Il bottino demografico non è stato equamente ripartito tra tutti i paesi membri. Spagna (+525.100), Germania (+330.000) e Francia (+229.000) hanno visto la maggiore crescita demografica, mentre la Polonia ha registrato la perdita maggiore (-132.800), seguita da Grecia (-16.800) e Ungheria (-15.100).

I dati mostrano che la migrazione ha impedito alla popolazione complessiva dell'UE di ridursi, anche se i partiti politici di estrema destra ostili alla migrazione godono di un'impennata di popolarità in tutto il continente.

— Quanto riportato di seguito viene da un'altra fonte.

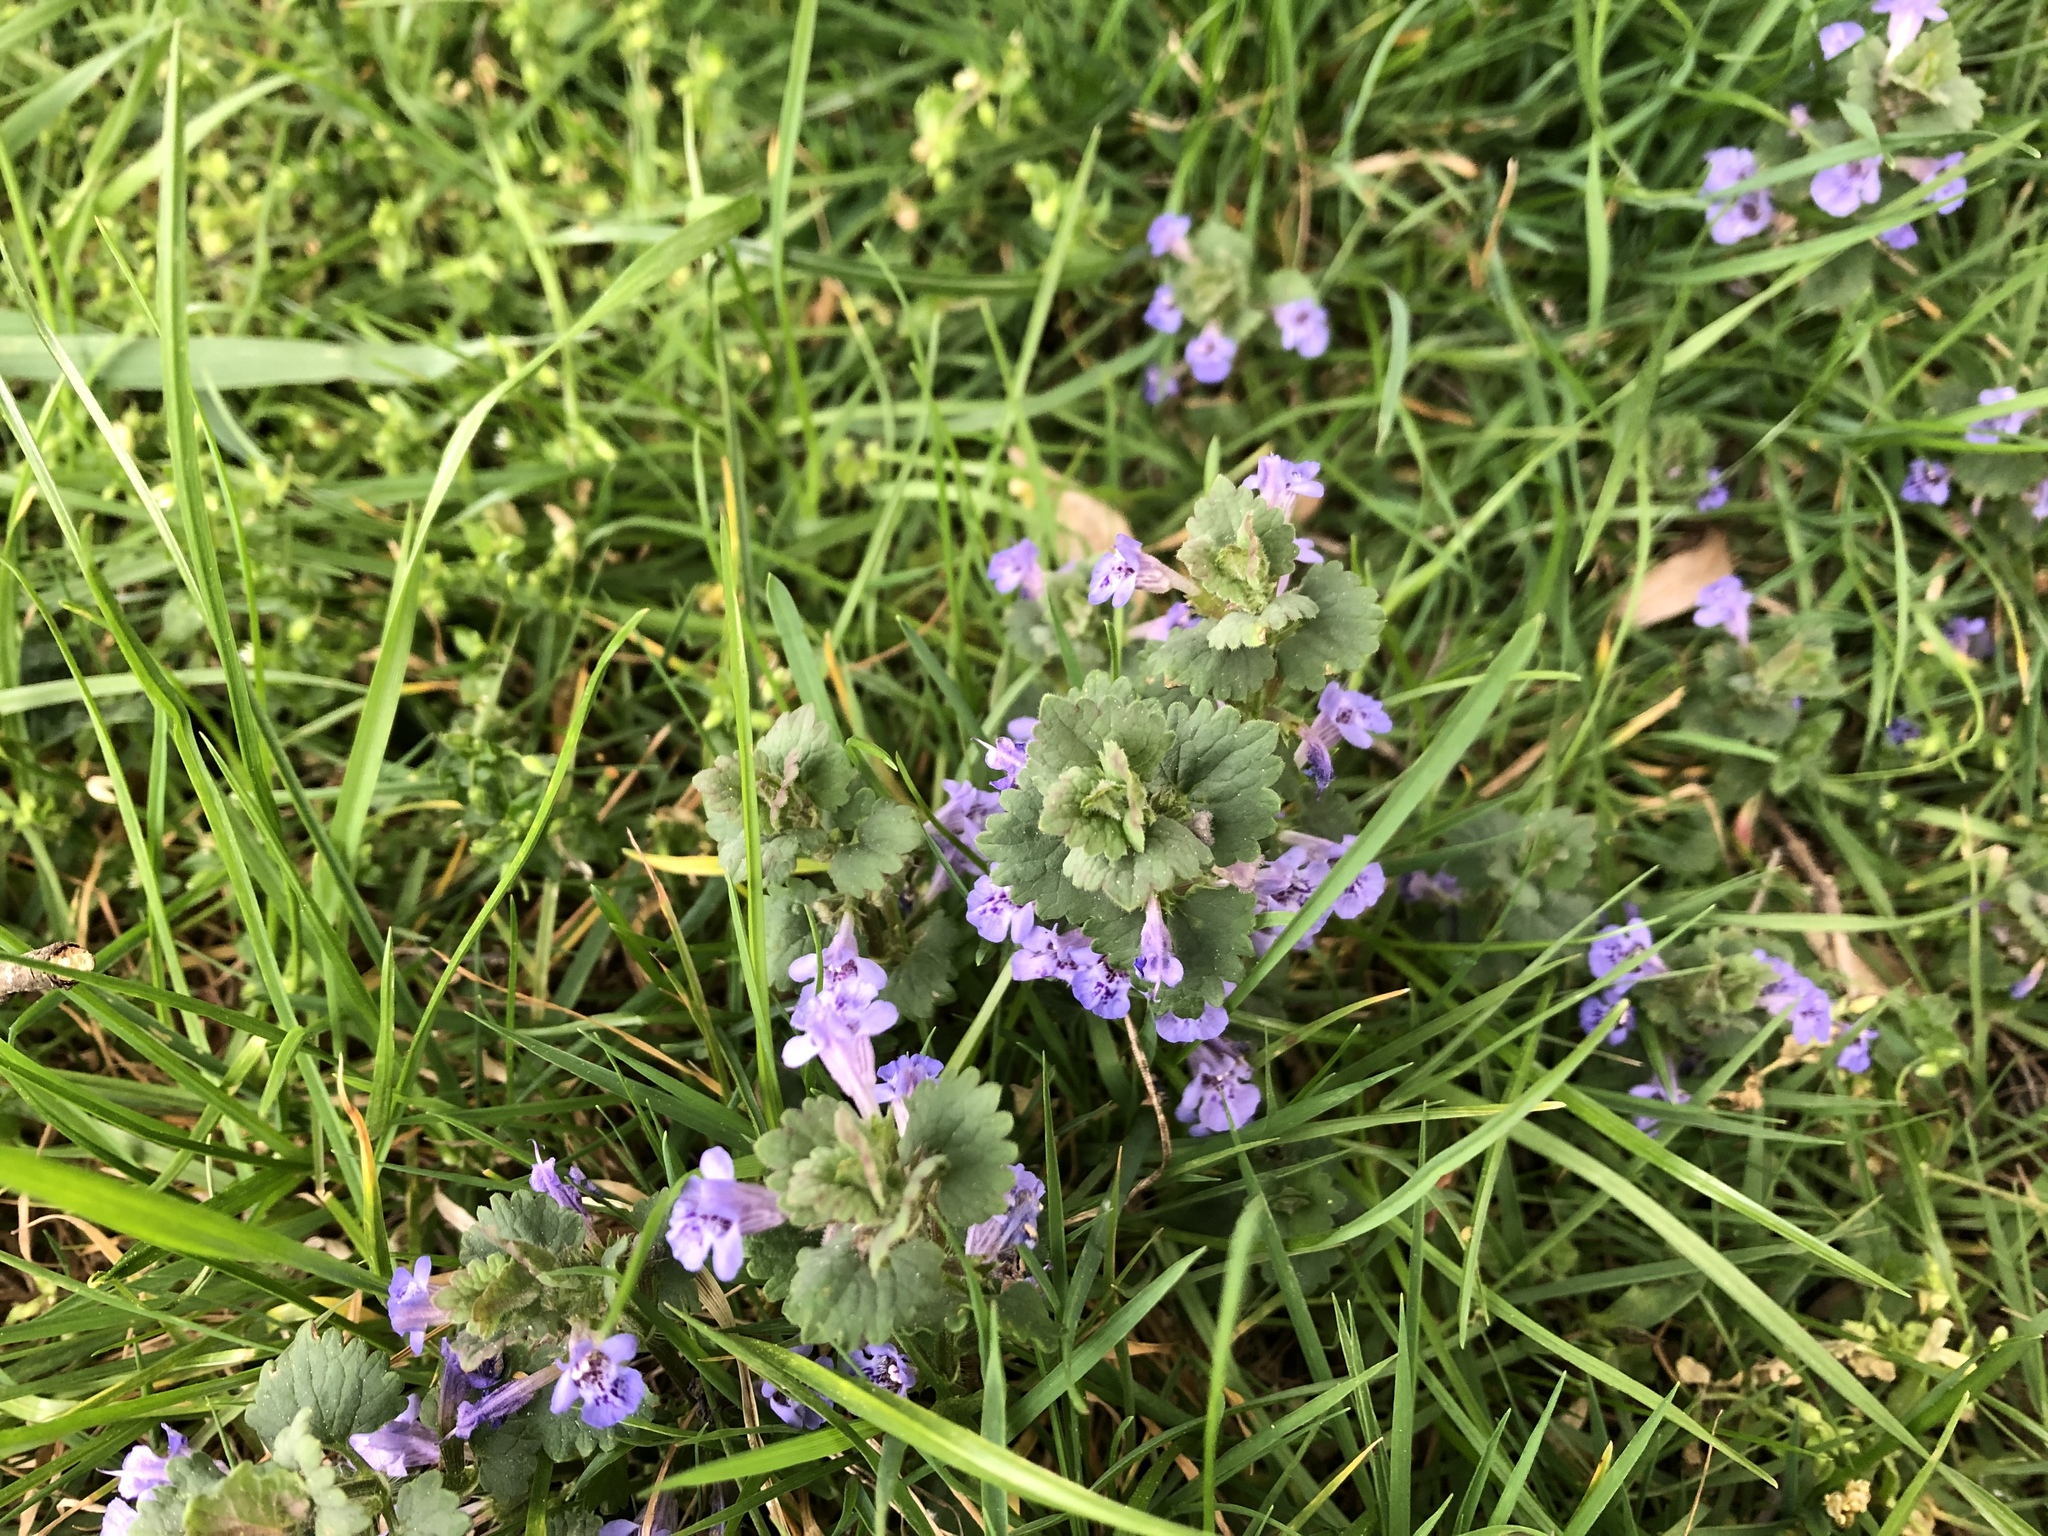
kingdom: Plantae
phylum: Tracheophyta
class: Magnoliopsida
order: Lamiales
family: Lamiaceae
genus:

Molti di questi partiti hanno fatto dell'inversione del declino demografico dei loro paesi un impegno chiave, ma hanno sottolineato l'aumento dei tassi di fertilità e lo scoraggiamento dell'emigrazione.

Tre paesi (Germania, Francia e Italia) insieme rappresentano poco meno della metà della popolazione complessiva dell'UE.

La popolazione dell'UE è diminuita nel 2020 e nel 2021 a causa dell'impatto della pandemia di Covid-19, ma è rimbalzata negli ultimi due anni. Si prevede che raggiungerà il picco nel 2026 e poi scenderà gradualmente a circa 420 milioni entro il 2100, secondo le proiezioni di Eurostat.